Information provided ->
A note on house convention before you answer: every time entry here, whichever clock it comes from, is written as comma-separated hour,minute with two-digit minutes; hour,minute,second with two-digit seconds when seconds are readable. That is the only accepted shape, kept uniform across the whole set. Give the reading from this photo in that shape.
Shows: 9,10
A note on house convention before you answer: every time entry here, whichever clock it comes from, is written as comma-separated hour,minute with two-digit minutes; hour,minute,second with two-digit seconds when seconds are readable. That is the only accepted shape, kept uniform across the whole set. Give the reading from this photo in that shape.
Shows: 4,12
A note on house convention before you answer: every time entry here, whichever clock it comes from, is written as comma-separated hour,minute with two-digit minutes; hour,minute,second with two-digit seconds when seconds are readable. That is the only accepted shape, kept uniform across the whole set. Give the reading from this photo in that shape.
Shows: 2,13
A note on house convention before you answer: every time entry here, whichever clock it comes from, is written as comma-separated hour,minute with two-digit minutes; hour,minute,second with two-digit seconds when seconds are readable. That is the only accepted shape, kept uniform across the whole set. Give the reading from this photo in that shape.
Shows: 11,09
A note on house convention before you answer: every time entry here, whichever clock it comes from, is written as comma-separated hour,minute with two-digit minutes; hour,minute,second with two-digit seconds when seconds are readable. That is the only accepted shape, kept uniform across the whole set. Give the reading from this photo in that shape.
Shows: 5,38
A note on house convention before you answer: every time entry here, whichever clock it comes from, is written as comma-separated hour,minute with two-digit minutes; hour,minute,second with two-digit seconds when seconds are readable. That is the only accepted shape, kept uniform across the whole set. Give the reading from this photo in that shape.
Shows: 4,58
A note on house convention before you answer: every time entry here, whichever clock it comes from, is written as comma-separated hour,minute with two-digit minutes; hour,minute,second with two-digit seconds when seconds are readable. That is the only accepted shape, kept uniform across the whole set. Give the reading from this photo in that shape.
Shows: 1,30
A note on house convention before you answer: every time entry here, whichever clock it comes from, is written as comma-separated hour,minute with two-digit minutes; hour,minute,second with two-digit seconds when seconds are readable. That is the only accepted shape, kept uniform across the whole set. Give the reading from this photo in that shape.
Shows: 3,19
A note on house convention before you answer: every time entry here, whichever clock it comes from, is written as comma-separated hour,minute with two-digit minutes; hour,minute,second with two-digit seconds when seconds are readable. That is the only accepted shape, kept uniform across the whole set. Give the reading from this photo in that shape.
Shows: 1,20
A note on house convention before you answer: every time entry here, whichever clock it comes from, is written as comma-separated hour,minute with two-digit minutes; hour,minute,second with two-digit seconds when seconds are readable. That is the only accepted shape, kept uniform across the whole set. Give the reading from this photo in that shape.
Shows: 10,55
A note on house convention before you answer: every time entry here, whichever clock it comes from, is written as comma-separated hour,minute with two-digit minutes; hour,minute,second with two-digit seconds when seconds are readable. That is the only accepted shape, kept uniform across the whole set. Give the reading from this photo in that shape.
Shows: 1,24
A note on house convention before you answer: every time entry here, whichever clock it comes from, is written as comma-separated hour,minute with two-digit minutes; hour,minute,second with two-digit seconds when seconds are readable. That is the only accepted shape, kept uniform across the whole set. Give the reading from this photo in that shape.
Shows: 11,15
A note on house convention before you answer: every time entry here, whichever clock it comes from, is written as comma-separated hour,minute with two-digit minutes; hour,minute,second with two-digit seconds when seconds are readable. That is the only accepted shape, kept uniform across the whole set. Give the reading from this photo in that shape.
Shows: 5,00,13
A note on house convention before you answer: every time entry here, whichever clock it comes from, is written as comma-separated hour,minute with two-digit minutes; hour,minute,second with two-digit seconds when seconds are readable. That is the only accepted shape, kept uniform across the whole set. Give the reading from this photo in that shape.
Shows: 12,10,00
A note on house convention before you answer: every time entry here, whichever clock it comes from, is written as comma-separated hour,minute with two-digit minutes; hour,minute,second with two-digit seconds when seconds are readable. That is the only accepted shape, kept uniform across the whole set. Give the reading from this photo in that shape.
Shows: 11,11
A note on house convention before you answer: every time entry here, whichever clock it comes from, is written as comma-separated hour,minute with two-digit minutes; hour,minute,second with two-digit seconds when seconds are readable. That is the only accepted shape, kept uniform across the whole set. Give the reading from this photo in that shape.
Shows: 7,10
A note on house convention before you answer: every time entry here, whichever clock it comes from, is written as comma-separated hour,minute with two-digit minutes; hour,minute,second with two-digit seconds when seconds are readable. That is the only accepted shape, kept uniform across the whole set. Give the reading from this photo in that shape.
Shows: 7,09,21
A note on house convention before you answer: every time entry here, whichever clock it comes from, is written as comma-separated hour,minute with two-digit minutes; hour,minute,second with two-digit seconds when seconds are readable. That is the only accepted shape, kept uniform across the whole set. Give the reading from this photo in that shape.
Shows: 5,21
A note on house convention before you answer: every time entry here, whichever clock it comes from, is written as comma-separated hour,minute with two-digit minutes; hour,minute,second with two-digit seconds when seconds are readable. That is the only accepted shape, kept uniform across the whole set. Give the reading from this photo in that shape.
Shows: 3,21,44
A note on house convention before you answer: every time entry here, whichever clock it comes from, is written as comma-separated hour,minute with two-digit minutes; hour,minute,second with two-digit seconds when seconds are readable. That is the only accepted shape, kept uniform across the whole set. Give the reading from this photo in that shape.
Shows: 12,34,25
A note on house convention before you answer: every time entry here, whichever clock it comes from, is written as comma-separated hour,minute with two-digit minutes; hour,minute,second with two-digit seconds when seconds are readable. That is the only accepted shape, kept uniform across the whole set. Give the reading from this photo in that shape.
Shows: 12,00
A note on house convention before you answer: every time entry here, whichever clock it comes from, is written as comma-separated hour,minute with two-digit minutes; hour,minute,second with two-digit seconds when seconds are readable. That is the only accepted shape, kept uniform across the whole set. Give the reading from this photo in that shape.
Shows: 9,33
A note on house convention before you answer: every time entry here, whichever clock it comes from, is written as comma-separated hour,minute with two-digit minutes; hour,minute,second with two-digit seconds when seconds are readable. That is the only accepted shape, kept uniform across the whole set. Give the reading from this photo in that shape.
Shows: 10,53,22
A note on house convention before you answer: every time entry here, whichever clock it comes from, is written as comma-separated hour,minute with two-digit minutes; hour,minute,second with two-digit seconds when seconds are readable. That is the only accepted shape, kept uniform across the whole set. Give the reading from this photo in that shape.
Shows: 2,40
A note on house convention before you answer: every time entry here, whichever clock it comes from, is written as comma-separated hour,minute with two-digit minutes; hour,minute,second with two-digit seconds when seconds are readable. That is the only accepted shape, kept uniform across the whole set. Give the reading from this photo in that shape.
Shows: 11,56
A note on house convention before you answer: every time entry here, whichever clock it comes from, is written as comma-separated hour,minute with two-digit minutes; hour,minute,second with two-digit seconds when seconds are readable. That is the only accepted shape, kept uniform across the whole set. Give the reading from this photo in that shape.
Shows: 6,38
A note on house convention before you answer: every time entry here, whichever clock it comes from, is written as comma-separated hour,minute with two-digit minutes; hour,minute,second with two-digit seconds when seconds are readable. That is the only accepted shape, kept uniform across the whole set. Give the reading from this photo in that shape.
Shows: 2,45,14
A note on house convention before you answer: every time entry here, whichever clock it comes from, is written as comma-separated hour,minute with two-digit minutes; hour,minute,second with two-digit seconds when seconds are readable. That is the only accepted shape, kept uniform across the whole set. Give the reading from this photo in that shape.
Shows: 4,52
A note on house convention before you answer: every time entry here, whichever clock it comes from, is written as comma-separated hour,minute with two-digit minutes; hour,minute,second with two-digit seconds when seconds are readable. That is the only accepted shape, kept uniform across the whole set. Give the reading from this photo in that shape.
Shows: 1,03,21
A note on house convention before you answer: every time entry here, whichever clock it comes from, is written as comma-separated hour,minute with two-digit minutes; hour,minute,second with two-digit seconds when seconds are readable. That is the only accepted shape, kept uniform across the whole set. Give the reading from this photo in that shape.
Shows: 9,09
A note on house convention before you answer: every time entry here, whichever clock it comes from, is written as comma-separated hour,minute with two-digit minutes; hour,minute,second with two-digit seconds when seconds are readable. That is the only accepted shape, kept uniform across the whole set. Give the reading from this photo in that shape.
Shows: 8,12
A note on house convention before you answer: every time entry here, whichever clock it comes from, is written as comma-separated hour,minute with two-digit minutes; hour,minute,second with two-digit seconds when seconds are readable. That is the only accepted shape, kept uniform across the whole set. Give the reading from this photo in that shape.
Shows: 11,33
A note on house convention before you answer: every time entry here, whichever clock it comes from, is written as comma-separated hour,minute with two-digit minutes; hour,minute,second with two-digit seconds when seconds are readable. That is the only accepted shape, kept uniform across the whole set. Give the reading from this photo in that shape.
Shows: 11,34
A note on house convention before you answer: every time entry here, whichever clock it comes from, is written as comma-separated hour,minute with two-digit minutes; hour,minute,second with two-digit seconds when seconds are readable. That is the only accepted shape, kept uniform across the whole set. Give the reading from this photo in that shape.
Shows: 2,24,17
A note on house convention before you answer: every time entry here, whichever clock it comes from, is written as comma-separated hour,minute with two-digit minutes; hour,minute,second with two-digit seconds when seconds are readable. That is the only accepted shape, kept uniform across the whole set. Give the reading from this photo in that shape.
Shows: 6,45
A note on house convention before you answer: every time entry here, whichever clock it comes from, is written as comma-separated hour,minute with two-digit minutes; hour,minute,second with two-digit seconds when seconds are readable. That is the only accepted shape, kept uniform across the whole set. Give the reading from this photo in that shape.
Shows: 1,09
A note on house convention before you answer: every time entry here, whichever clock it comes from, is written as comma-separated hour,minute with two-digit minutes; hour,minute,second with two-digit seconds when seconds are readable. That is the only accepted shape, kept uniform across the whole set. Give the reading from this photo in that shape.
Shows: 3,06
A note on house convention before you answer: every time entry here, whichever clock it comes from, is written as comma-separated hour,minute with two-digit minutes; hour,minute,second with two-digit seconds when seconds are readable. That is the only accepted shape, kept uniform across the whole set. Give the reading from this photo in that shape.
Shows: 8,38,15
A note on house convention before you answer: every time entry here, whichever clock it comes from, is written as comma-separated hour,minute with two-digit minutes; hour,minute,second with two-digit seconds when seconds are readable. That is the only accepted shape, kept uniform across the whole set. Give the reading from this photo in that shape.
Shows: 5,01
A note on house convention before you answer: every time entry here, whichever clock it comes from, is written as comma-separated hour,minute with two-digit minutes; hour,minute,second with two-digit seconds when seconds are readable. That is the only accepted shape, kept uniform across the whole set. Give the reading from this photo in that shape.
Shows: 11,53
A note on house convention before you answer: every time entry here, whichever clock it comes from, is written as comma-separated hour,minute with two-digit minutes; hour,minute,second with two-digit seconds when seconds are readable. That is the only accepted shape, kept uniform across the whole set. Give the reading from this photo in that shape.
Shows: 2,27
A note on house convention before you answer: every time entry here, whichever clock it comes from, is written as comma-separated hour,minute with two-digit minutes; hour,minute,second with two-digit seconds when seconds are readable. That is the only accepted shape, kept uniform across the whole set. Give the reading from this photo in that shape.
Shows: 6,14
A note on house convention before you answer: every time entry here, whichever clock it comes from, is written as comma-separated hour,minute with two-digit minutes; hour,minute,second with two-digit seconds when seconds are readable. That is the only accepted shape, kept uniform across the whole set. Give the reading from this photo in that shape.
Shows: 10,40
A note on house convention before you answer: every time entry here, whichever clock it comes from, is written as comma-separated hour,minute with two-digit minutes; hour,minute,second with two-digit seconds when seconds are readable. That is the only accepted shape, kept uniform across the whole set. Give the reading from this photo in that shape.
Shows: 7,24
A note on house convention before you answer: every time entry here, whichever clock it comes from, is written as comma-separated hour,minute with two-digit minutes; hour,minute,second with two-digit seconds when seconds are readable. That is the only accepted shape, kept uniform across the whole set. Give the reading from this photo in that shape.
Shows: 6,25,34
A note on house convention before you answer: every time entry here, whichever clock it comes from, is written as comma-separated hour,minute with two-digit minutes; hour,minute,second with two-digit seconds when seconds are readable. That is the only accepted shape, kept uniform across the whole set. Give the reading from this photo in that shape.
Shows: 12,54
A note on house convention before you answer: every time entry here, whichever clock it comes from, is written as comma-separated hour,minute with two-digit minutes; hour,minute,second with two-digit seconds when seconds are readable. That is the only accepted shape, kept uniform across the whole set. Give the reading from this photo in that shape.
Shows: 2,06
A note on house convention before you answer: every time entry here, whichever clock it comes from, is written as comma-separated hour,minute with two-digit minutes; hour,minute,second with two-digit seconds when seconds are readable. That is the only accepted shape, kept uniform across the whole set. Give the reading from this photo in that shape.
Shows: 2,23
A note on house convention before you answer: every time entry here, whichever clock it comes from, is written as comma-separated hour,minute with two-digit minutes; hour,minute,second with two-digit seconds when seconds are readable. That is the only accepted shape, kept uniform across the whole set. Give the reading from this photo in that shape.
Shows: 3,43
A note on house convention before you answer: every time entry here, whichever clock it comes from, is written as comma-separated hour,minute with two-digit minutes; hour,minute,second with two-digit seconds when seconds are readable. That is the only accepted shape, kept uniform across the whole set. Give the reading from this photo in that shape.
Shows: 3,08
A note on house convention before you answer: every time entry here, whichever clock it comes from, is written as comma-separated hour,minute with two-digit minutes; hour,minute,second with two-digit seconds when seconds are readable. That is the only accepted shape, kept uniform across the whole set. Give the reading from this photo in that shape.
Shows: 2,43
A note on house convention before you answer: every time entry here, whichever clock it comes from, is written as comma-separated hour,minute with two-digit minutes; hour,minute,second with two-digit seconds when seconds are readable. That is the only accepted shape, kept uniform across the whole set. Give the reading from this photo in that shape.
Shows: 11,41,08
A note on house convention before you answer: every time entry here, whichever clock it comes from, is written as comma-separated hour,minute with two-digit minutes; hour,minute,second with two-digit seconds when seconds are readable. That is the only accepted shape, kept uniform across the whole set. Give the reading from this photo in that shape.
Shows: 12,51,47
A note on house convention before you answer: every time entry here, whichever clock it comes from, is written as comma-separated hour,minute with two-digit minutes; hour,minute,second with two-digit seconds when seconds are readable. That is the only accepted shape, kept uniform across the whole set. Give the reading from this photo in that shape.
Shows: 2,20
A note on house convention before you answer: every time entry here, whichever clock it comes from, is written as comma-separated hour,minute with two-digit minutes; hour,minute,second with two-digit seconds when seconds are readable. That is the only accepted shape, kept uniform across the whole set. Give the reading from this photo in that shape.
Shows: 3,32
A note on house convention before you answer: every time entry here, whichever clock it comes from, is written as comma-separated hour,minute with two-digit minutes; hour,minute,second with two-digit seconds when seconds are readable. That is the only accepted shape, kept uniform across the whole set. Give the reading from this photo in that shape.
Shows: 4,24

Stated goal ->
Arrange the entries as a two-column CSV with the columns entry_text and answer, one row per entry, putting each field in quotes and turning any line breaks into spaces. Begin at the start of the entries and stop after the line that contains "Shows: 9,10".

Exercise answer ->
entry_text,answer
"A note on house convention before you answer: every time entry here, whichever clock it comes from, is written as comma-separated hour,minute with two-digit minutes; hour,minute,second with two-digit seconds when seconds are readable. That is the only accepted shape, kept uniform across the whole set. Give the reading from this photo in that shape. Shows:","9,10"